Não cabe às ONGs brasileiras acabar com ou pretender substituir o Estado, mas colaborar para a sua democratização. Não cabe às ONGs produzir para o conjunto da sociedade os bens e serviços que o mercado não é capaz de produzir, mas propor uma nova forma de produzir e distribuir que supere os limites da lógica do capital.
A Globo informa o que quer e como quer, desde que isso não vá contra o pensamento oficial. Se existe um poder soberano neste país, ele é a Rede Globo de Televisão. E o mais importante é que ela exerce esse poder graças ao Governo Federal, e sem ter sido eleita por pessoa alguma. Só em uma ditadura poderia existir semelhante poder sem controle social.
É um absurdo um país com tanta terra ociosa assistir sua população vegetar na periferia das grandes cidades.
A tecnologia moderna é capaz de realizar a produção sem emprego. O diabo é que a economia moderna não consegue inventar o consumo sem salário.
Há mudança no Brasil. Ela não corre, mas anda. Não corre, mas ocorre.
Quem fica na memória de alguém não morre.
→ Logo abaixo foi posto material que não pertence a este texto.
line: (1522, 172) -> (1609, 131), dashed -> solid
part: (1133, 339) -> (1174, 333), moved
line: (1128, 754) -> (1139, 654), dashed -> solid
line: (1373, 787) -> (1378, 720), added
Muitas reformas se fizeram para dividir a terra, para torná-la de muitos e, quem sabe, até todas as pessoas. Mas isso não aconteceu em todos os lugares. A democracia esbarrou na cerca e se feriu nos seus arames farpados.
Democracia serve para todos ou não serve para nada.
O desenvolvimento humano só existirá se a sociedade civil afirmar cinco pontos fundamentais: igualdade, diversidade, participação, solidariedade e liberdade.